Photo of Elin Jones Elin Jones Plaid Cymru 1:32, 4 June 2024

Okay, this is now a minute and a half into this party political broadcast. I'm sure you won't be the only one that tries this over the next few weeks, and it will come from all directions, I'm sure. But if we can allow the First Minister to find the question in there and to answer. 

Photo of Vaughan Gething Vaughan Gething Labour

Thank you for the question. I agree that the national service model proposed as a shock by Rishi Sunak was not just a shock to young people, but a shock to many Conservative MPs and indeed, Ministers—a desperate gimmick at the start of a crucial general election for Wales and Britain. And the Member's right to draw a contrast between that and what we have chosen to do with the young person's guarantee—long-term investment in the future of young people and the skills they need to survive and thrive in the world that we are seeking to create. It's a direct contrast to the Tories taking away money and powers from Wales—£275 million as a minimum every year is lost to Wales because of the shared prosperity fund that now the Tories propose to put into a national service model that no-one thinks is going to work or actually provide a future for young people. That is the Tory record. I believe people will make a definitive choice on 4 July. Look at what they have done to Wales. Look at what we offer. Who on earth would want to stand with the Tories when it comes to 4 or 5 July? I look forward to the verdict of the people of Wales.

Photo of Natasha Asghar Natasha Asghar Conservative 1:33, 4 June 2024

First Minister, let's bring it back to Wales now. We're in the Welsh Parliament; let the UK Government focus on their own things. Now, First Minister, businesses in Wales are finding it increasingly difficult to stay afloat following the Welsh Government's decision to cut business rate relief.

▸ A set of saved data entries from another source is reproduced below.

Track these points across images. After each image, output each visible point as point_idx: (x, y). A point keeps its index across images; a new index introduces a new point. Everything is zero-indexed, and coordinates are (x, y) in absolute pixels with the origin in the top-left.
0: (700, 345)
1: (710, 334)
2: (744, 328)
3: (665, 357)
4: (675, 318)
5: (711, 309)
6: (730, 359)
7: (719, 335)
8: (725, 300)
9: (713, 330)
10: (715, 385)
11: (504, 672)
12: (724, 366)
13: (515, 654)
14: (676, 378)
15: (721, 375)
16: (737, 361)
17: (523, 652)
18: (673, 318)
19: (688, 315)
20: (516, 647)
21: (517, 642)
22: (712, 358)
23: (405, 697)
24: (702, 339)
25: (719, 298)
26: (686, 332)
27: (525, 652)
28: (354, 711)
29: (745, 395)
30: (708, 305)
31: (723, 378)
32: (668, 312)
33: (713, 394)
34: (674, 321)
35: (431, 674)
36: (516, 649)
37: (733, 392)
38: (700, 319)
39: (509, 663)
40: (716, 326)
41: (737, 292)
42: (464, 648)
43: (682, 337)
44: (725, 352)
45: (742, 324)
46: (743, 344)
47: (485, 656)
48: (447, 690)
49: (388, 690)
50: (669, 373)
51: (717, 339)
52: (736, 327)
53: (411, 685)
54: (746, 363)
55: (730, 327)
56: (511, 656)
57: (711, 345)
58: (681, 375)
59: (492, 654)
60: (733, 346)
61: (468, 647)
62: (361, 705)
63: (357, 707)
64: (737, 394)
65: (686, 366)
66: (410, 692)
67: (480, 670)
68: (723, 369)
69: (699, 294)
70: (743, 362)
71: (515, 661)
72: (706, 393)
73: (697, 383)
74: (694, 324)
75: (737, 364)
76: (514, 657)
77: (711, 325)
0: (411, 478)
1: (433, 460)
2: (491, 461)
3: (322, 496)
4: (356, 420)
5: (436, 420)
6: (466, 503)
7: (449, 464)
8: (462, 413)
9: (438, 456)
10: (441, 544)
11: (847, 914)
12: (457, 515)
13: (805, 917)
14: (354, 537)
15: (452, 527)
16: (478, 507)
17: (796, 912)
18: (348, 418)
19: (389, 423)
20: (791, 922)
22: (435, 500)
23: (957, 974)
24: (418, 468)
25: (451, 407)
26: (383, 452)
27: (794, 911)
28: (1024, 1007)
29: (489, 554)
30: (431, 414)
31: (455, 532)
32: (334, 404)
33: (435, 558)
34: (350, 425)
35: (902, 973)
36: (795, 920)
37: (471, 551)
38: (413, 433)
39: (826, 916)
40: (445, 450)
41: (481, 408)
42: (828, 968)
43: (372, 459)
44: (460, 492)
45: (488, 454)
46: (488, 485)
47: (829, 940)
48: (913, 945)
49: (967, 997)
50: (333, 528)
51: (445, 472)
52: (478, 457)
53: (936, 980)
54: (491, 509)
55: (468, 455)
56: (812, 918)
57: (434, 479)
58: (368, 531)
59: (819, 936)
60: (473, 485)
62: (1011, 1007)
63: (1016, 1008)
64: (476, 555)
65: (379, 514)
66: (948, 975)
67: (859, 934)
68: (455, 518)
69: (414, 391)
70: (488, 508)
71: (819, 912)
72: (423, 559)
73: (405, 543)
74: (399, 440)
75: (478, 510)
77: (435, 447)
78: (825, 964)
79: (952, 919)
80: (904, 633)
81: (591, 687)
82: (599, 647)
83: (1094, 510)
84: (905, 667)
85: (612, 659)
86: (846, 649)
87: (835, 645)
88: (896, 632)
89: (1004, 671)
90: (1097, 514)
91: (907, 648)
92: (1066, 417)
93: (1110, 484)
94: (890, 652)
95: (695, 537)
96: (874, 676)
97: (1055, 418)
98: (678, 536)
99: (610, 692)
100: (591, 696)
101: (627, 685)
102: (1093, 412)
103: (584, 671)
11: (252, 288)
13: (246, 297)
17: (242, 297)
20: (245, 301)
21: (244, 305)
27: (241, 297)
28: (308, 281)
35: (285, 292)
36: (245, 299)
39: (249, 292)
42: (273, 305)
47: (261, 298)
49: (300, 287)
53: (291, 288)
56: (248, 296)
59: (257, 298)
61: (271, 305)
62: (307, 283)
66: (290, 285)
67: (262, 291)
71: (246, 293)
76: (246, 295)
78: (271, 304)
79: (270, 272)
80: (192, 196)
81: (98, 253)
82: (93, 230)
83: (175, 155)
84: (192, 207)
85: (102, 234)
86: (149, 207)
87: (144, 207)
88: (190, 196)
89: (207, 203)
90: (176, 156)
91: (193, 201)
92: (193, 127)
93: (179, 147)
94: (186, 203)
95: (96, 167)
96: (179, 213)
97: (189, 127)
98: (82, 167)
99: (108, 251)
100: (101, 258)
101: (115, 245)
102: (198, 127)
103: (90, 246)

Labour Ministers' move to slash the relief from 75 per cent to 40 per cent now means that businesses with a rateable value of £15,000 will be left with a rates bill of nearly £8,500. This isn't just a couple of pennies or pounds, First Minister; we're talking about businesses being expected to find thousands of pounds. UK Labour's shadow Chancellor, Rachel Reeves, recently described your party as the natural party of British businesses and said that you are pro worker and pro business. That's simply not true, is it, First Minister, under Labour, because here in Wales we have the highest business rates in Great Britain, extremely low business survival rates, the second lowest gross value added growth since 1999 out of the UK nations, and the highest economic inactivity levels out of the four nations. So, do you think the Welsh Government should finally stop punishing hardworking businesses and start helping them thrive? And do you not think a good place to start would be reintroducing the 75 per cent rate relief support? Thank you.

Photo of Vaughan Gething Vaughan Gething Labour 1:35, 4 June 2024

I agree we're not talking about mere pennies or pounds; we're talking about over £1 billion lost to Wales because the Tories broke their manifesto pledge to replace EU funds in full. I remember Andrew R.T. Davies saying repeatedly that Wales would not lose a single penny. We've actually lost more than £1 billion, and, on top of that, our budget is worth £700 million less in real terms than just three years ago. That is the Tory record. That is what the Tories have done to Wales. I'm proud that we are pro worker and pro business. [Interruption.] I look forward to carrying our message into communities and doorsteps across the country. [Interruption.] I want a new start for Wales—

Photo of Elin Jones Elin Jones Plaid Cymru

I can't hear the First Minister. Can we have some silence, please?

Photo of Vaughan Gething Vaughan Gething Labour

—to turn the page on 14 desperate Tory years.